GIVEN TASK => Copy out every line of the listing below, keeping each rank and name unchanged and in the same order.
[START INPUT DATA]
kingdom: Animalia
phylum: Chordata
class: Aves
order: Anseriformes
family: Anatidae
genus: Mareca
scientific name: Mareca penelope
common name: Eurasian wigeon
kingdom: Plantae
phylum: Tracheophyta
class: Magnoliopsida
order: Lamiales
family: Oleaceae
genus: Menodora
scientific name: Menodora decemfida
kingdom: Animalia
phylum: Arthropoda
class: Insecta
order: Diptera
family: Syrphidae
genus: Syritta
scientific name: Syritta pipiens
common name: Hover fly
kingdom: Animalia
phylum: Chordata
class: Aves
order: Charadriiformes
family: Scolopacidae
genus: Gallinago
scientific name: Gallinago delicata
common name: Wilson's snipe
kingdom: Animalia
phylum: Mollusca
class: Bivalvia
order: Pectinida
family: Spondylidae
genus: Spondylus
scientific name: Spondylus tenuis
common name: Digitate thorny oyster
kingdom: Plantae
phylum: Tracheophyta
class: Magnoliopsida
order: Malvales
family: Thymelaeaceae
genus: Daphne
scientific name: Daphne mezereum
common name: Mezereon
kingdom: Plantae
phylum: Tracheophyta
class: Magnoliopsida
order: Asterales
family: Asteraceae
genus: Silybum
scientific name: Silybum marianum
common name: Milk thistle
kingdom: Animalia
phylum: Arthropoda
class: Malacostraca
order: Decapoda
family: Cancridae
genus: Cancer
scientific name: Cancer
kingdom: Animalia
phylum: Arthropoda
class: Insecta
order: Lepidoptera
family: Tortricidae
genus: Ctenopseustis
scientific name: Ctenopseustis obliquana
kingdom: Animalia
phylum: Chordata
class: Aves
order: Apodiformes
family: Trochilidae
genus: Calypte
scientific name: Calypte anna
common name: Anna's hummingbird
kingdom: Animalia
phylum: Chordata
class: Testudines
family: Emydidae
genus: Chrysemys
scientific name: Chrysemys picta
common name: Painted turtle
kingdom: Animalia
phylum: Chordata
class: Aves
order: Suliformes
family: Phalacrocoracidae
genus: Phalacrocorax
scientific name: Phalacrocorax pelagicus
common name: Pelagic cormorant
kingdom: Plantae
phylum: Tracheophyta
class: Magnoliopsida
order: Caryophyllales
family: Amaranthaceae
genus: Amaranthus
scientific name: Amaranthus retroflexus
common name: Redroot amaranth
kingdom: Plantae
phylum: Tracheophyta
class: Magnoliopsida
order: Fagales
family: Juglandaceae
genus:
[END INPUT DATA]
EXERCISE ANSWER =>
kingdom: Animalia
phylum: Chordata
class: Aves
order: Anseriformes
family: Anatidae
genus: Mareca
scientific name: Mareca penelope
common name: Eurasian wigeon
kingdom: Plantae
phylum: Tracheophyta
class: Magnoliopsida
order: Lamiales
family: Oleaceae
genus: Menodora
scientific name: Menodora decemfida
kingdom: Animalia
phylum: Arthropoda
class: Insecta
order: Diptera
family: Syrphidae
genus: Syritta
scientific name: Syritta pipiens
common name: Hover fly
kingdom: Animalia
phylum: Chordata
class: Aves
order: Charadriiformes
family: Scolopacidae
genus: Gallinago
scientific name: Gallinago delicata
common name: Wilson's snipe
kingdom: Animalia
phylum: Mollusca
class: Bivalvia
order: Pectinida
family: Spondylidae
genus: Spondylus
scientific name: Spondylus tenuis
common name: Digitate thorny oyster
kingdom: Plantae
phylum: Tracheophyta
class: Magnoliopsida
order: Malvales
family: Thymelaeaceae
genus: Daphne
scientific name: Daphne mezereum
common name: Mezereon
kingdom: Plantae
phylum: Tracheophyta
class: Magnoliopsida
order: Asterales
family: Asteraceae
genus: Silybum
scientific name: Silybum marianum
common name: Milk thistle
kingdom: Animalia
phylum: Arthropoda
class: Malacostraca
order: Decapoda
family: Cancridae
genus: Cancer
scientific name: Cancer
kingdom: Animalia
phylum: Arthropoda
class: Insecta
order: Lepidoptera
family: Tortricidae
genus: Ctenopseustis
scientific name: Ctenopseustis obliquana
kingdom: Animalia
phylum: Chordata
class: Aves
order: Apodiformes
family: Trochilidae
genus: Calypte
scientific name: Calypte anna
common name: Anna's hummingbird
kingdom: Animalia
phylum: Chordata
class: Testudines
family: Emydidae
genus: Chrysemys
scientific name: Chrysemys picta
common name: Painted turtle
kingdom: Animalia
phylum: Chordata
class: Aves
order: Suliformes
family: Phalacrocoracidae
genus: Phalacrocorax
scientific name: Phalacrocorax pelagicus
common name: Pelagic cormorant
kingdom: Plantae
phylum: Tracheophyta
class: Magnoliopsida
order: Caryophyllales
family: Amaranthaceae
genus: Amaranthus
scientific name: Amaranthus retroflexus
common name: Redroot amaranth
kingdom: Plantae
phylum: Tracheophyta
class: Magnoliopsida
order: Fagales
family: Juglandaceae
genus:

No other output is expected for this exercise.